Challenges »
(1) According to the Vaishali Takkar biography, which character did she play in her debut series Yeh Rishta Kya Kehlata Hai, and during what years?
(2) Pick up the Vaishali Takkar biography after its final sentence and write the next part.

Selected extract »
=======

Vaishali Takkar (15 July 1992 – 15 October 2022) was an Indian television actress. She was known for her portrayal as Anjali Bharadwaj in Sasural Simar Ka, Shivani Sharma in Super Sisters, Netra Singh Rathore in Vish Ya Amrit: Sitara and Ananya Mishra in Manmohini 2.

Early life 
Vaishali Takkar was born on 15 July 1992 in Ujjain, Madhya Pradesh to H.B Takkar and Annu Takkar. She had one brother named Neeraj Takkar (b. 1996).

Career 
Takkar's debut television series was Star Plus's longest running drama Yeh Rishta Kya Kehlata Hai in which she played Sanjana from 2015 to 2016.

In 2016, she acted as Vrinda in Yeh Hai Aashiqui.

From August 2016 to December 2017, she portrayed Anjali Bharadwaj in Colors TV's Sasural Simar Ka opposite Sidharth Shivpuri and Rohan Mehra.

In 2018, she was cast as Shivani in SAB TV's Super Sisters.

Next, she enacted the role of Netra in Colors TV's Vish Ya Amrit: Sitara opposite Arhaan Behll.

=======

[Extracted records]
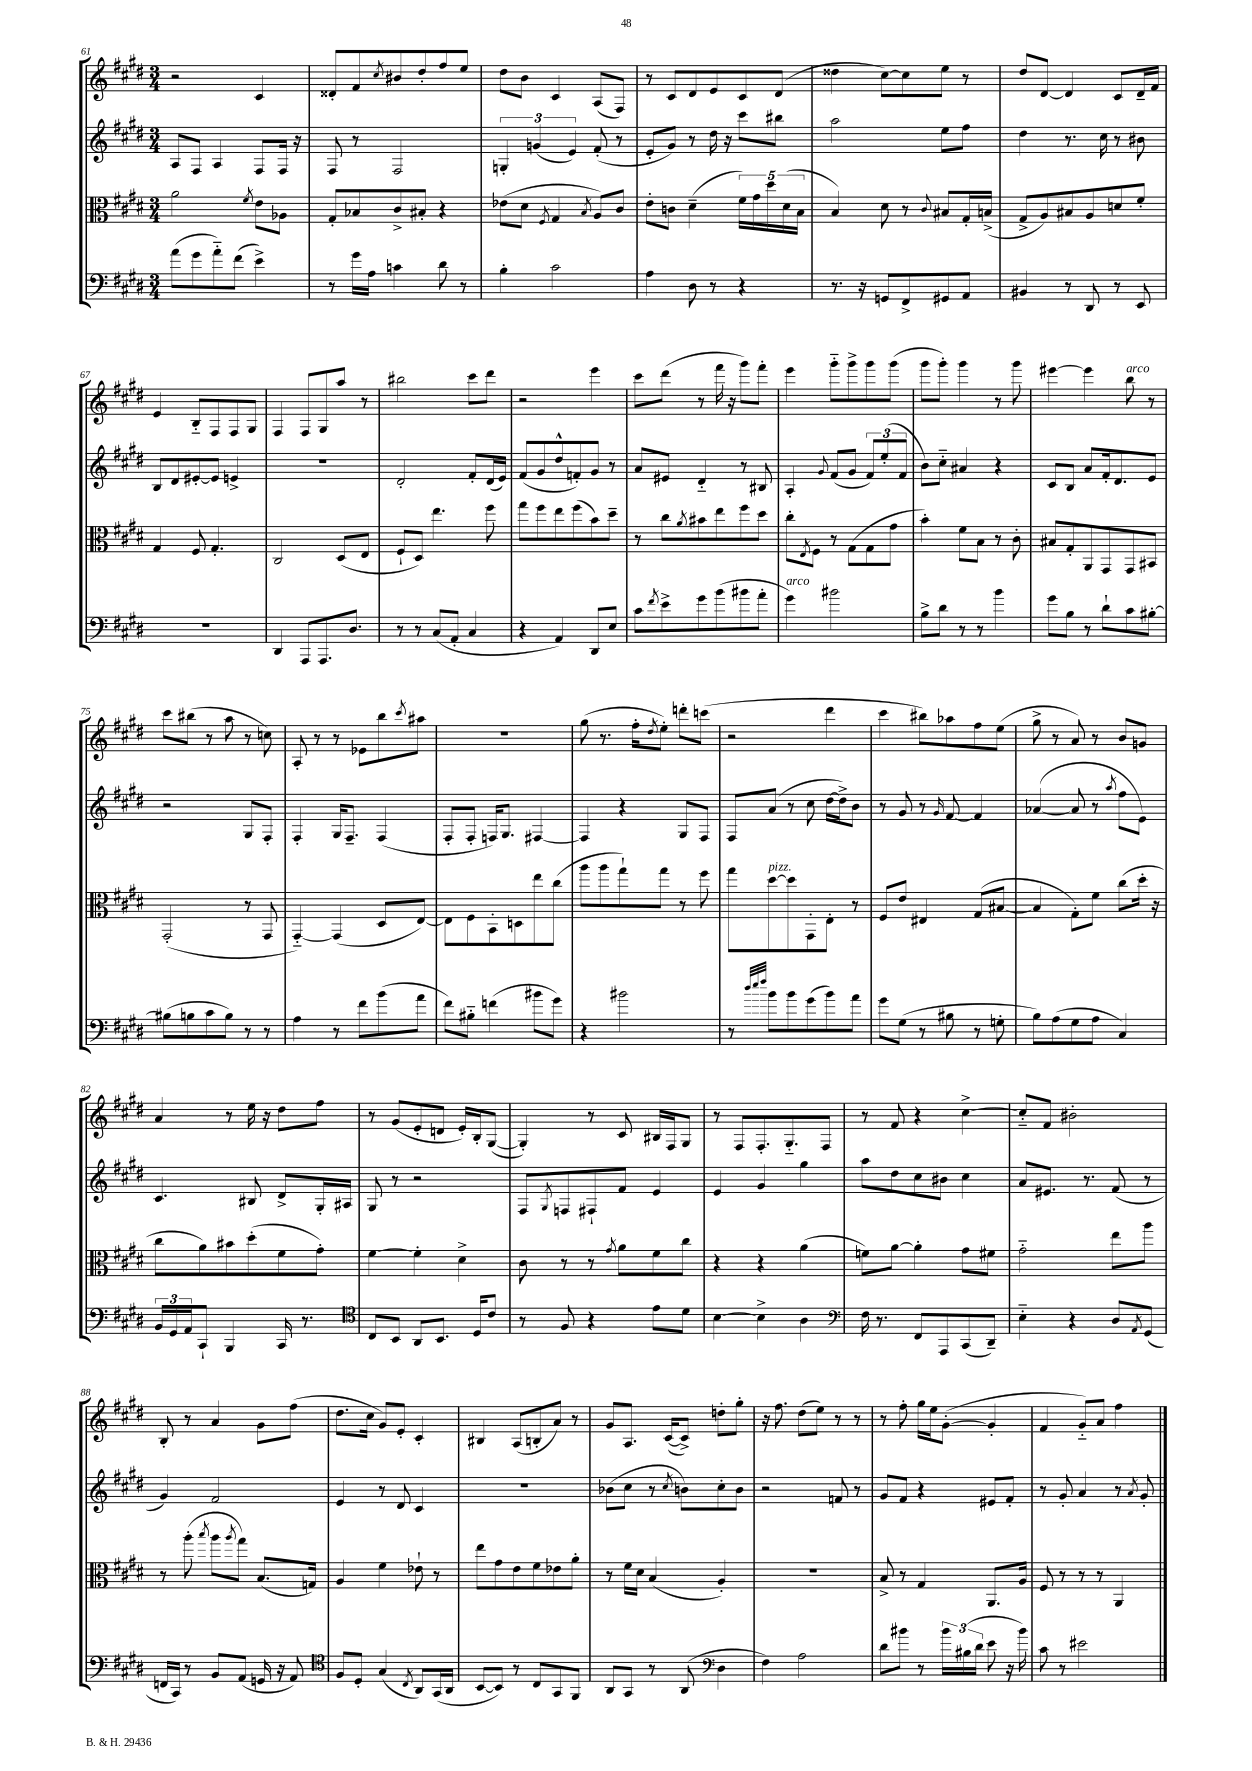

**kern	**kern	**kern	**kern
*staff4	*staff3	*staff2	*staff1
*clefF4	*clefC3	*clefG2	*clefG2
*k[f#c#g#d#]	*k[f#c#g#d#]	*k[f#c#g#d#]	*k[f#c#g#d#]
*M3/4	*M3/4	*M3/4	*M3/4
(8a	2a	8A	2r
8g#	.	8F#	.
8a'~)	.	4A	.
(8f#	.	.	.
.	8qf#	.	.
4e^)	8e	8F#	4c#
.	8A-	16F#	.
.	.	16r	.
=	=	=	=
8r	8G#'	8F#	8d##'
16g#	8B-	8r	8f#
16A	.	.	.
.	.	.	8qcc#
4c	8c#^	2F#	8b#
.	8B#'	.	8dd#'
8d#	4r	.	8ff#
8r	.	.	8ee
=	=	=	=
4B'	(8e-	6G'	8dd#
.	8d#	.	8b
.	.	(6g	.
.	8qF#	.	.
2c#	4G#	.	4c#
.	.	6e)	.
.	8qB	.	.
.	8A)	(8f#'	(8A
.	8c#	8r	8F#)
=	=	=	=
4A	8e'	8e'	8r
.	8c	8g#)	8c#
8D#	(4d#~	8r	8d#
8r	.	16dd#	8e
.	.	16r	.
4r	20f#)	8ccc#	8c#
.	20g#	.	.
.	20dd#	.	.
.	.	8bb#	(8d#
.	(20d#	.	.
.	20B	.	.
=	=	=	=
8.r	4B)	2aa	4dd##
16r	.	.	.
8GG	8d#	.	[8cc#)
8FF#^	8r	.	8cc#]
.	8qqc#	.	.
8GG#	8B#	8ee	8ee
8AA	16G#'	8ff#	8r
.	(16B^	.	.
=	=	=	=
4BB#	8G#^	4dd#	8dd#
.	8A)	.	[8d#
8r	8B#	8.r	4d#]
8DD#	8A	.	.
.	.	16cc#	.
8r	8d	8r	8c#
8EE	8f#'	8b#	16d#~
.	.	.	16f#
=	=	=	=
2.r	4G#	8B	4e
.	.	8d#	.
.	8F#	[8e#'	8B'~
.	4.G#'	8e#]	8F#
.	.	4e^	8F#
.	.	.	8G#
=	=	=	=
4DD#	2C#	2.r	4F#
8AAA	.	.	8F#
8.AAA	.	.	8G#
.	(8D#	.	8aa
8.D#	.	.	.
.	8E	.	8r
=	=	=	=
8r	8F#`	2d#'	2bb#
8r	8D#)	.	.
(8C#	4.ee	.	.
8AA'	.	.	.
4C#	.	8f#'	8ccc#
.	8ff#	(16d#	8ddd#
.	.	16e)	.
=	=	=	=
4r	8gg#	(8f#	2r
.	8ff#	8g#	.
4AA)	8ee	8dd#^^	.
.	(8ff#	8f')	.
8DD#	8b)	8g#	4eee
8E	8dd#~	8r	.
=	=	=	=
8c#	8r	8a	8ccc#
8qf#	.	.	.
8e^	8cc#	8e#	(8ddd#
.	8qa	.	.
8g#	8b#	4d#'~	8r
(8b	8ee	.	16fff#
.	.	.	16r
8b#	8ff#	8r	8ggg#)
8a'	8dd#	8B#	8fff#'
=	=	=	=
4g#)	8cc#'	4A'	4eee
.	8qE	.	.
.	8F#	.	.
.	.	8qqg#	.
2b#	8r	(8f#	8ggg#'~
.	(8G#	8g#	8ggg#^
.	8G#	12f#)	8ggg#
.	.	(12ee'	.
.	8g#	.	(8ggg#
.	.	12f#	.
=	=	=	=
8B^	4b')	8b)	8ggg#
8d#	.	8cc#'~	8ggg#')
8r	8f#	4a#	4ggg#
8r	8B	.	.
4b	8r	4r	8r
.	8c#'	.	8ggg#
=	=	=	=
8g#	8B#	8c#	[4eee#
8B	8G#'	8B	.
8r	8AA	8a	4eee#]
8d#`	8GG#	16f#'	.
.	.	8.d#	.
8c#	8GG#	.	8bb
[8B#'	8BB#	8e	8r
=	=	=	=
(8B#]	(2GG#'	2r	8ccc#
8B	.	.	(8bb#
8c#	.	.	8r
8B)	.	.	8aa
8r	8r	8G#	8r
8r	8GG#	8F#'	8cc)
=	=	=	=
4A	[4GG#'~)	4F#'	8A'
.	.	.	8r
8r	(4GG#]	16G#	8r
.	.	8.F#~	.
8f#	.	.	8e-
(8b	8D#	(4F#	8bb
.	.	.	8qccc#
8a	[8E)	.	8aa#
=	=	=	=
8f#)	8E]	8F#'	2.r
8B#'~	8F#	8F#'	.
(4f	8BB'	16F)	.
.	.	8.G#	.
.	8D	.	.
8b#	8ee	[4F#	.
8g#)	(8cc#	.	.
=	=	=	=
4r	8aa	4F#]	(8gg#
.	8aa	.	8.r
2b#	8gg#`)	4r	.
.	.	.	16ff#'
.	.	.	8qdd#
.	8gg#	.	8ee')
.	8r	8G#	8ddd'
.	8ff#	8F#	(8ccc
=	=	=	=
8r	8gg#	8F#	2r
32qqdd#	.	.	.
32qqee	.	.	.
32qqff#	.	.	.
8b	[8dd#	(8a	.
8b	8dd#]	8r	.
(8g#	8GG#'	8cc#	.
8b)	8E'	[16dd#	4ddd#
.	.	16dd#^])	.
8a	8r	8b	.
=	=	=	=
8g#	8F#	8r	4ccc#
(8G#	8e	8g#	.
8r	4E#	8r	8bb#)
.	.	16qqg#	.
8B#	.	[8f#	8aa-
8r	(8G#	4f#]	8ff#
8G'	[8B#	.	(8ee
=	=	=	=
8B)	4B#]	([4a-	8gg#^
(8A	.	.	8r
8G#	8G#')	8a-]	8a)
8A	8f#	8r	8r
.	.	8qaa	.
4C#)	(8cc#	8ff#	8b
.	16dd#'	8e)	8g
.	16r	.	.
=	=	=	=
24BB	8cc#	4.c#	4a
24GG#	.	.	.
24AA	.	.	.
8CC#`	8a)	.	.
4BBB	8b#	.	8r
.	(8dd#'	8B#	16ee
.	.	.	16r
16CC#	8f#	8d#^	8dd#
8.r	.	.	.
.	8g#')	16G#'	8ff#
.	.	16A#	.
=	=	=	=
*clefC4	*	*	*
8C#	[4f#	8G#	8r
8BB	.	8r	(8g#
8AA	4f#']	2r	8e'
8.BB	.	.	8d
.	4d#^	.	16e')
16D#	.	.	16B'
8c#	.	.	([8G#
=	=	=	=
8r	8c#	8F#	4G#'])
.	.	8qG#	.
8F#	8r	8F	.
4r	8r	8F#`	8r
.	8qg#	.	.
.	8a	8f#	8c#
8e	8f#	4e	16B#
.	.	.	16F#
8d#	8cc#	.	8G#
=	=	=	=
[4B	4r	4e	8r
.	.	.	8F#
4B^]	4r	4g#	8.F#'
.	.	.	8.G#'~
4A	(4a	4gg#	.
.	.	.	8F#
=	=	=	=
*clefF4	*	*	*
16F#	8f)	8aa	8r
8.r	.	.	.
.	[8a	8dd#	8f#
8FF#	4a']	8cc#	4r
8AAA	.	8b#	.
(8CC#	8g#	4cc#	[4cc#^
8DD#~)	8f#	.	.
=	=	=	=
4E'~	2g#'~	8a	8cc#'~]
.	.	8.e#	8f#
4r	.	.	2b#'
.	.	8.r	.
8D#	8ee	(8f#	.
8qAA	.	.	.
(8GG#	8aa	8r	.
=	=	=	=
16FF	8r	4g#)	8B'
16CC#)	.	.	.
8r	(8aa'	.	8r
.	8qbb	.	.
8BB	8aa	2f#	4a
.	8qaa	.	.
(8AA	8gg#)	.	.
16GG	(8.B	.	8g#
16r	.	.	.
8AA)	.	.	(8ff#
.	16G)	.	.
=	=	=	=
*clefC4	*	*	*
8F#	4A	4e	8.dd#
8D#'	.	.	.
.	.	.	16cc#
(4G#	4f#	8r	8g#)
.	.	8d#	8e'
8qC#	.	.	.
8AA)	8e-`	4c#	4c#'
(16GG#	8r	.	.
16AA	.	.	.
=	=	=	=
[8BB	8ee	2.r	4B#
8BB])	8g#	.	.
8r	8e	.	(8A
8C#	8f#	.	8B'
8GG#	8e-	.	8a)
8FF#	8a'	.	8r
=	=	=	=
8AA	8r	(8b-	8g#
8GG#	16f#	8cc#	8.A
.	16d#	.	.
8r	(4B	8r	.
.	.	.	([16c#
.	.	8qcc#	.
(8AA	.	8b)	8c#^])
*clefF4	*	*	*
4D#	4A')	8cc#'	8dd'
.	.	8b	8gg#'
=	=	=	=
4F#)	2.r	2r	16r
.	.	.	8.ff#
2A	.	.	(8dd#
.	.	.	8ee)
.	.	8f	8r
.	.	8r	8r
=	=	=	=
8d#	8B^	8g#	8r
8b#	8r	8f#	8ff#'
8r	4G#	4r	16gg#
.	.	.	16ee
24b#	.	.	([8g#'
(24B#	.	.	.
24d#	.	.	.
8e	8.AA	8e#	4g#']
16r	.	8f#'	.
16b#)	16A	.	.
=	=	=	=
8c#	8F#	8r	4f#
8r	8r	8g#'	.
2e#	8r	4a	8g#'~)
.	8r	.	8a
.	4AA	8r	4ff#
.	.	8qa	.
.	.	8g#'	.
==	==	==	==
*-	*-	*-	*-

=======

Task results »
(1) She played Sanjana from 2015 to 2016.

(2)
From November 2019 to June 2020, Takkar portrayed Ananya/Mansi in Zee TV's Manmohini 2 alongside Karam Rajpal and Reyhna Malhotra.

Personal life 
Takkar got engaged to her boyfriend Dr. Abhinandan Singh from Kenya on 26 April 2021. Their wedding was scheduled for June 2021, but they cancelled a month after their engagement.

Death 
On 15 October 2022, Takkar committed suicide by hanging herself in her home in Tejaji Nagar, Indore, Madhya Pradesh. Her body was discovered by her father on 16 October 2022. A suicide note was found in her bedroom, stating that she had been harassed by her former boyfriend.

Takkar was cremated, her family donated her eyes before cremation.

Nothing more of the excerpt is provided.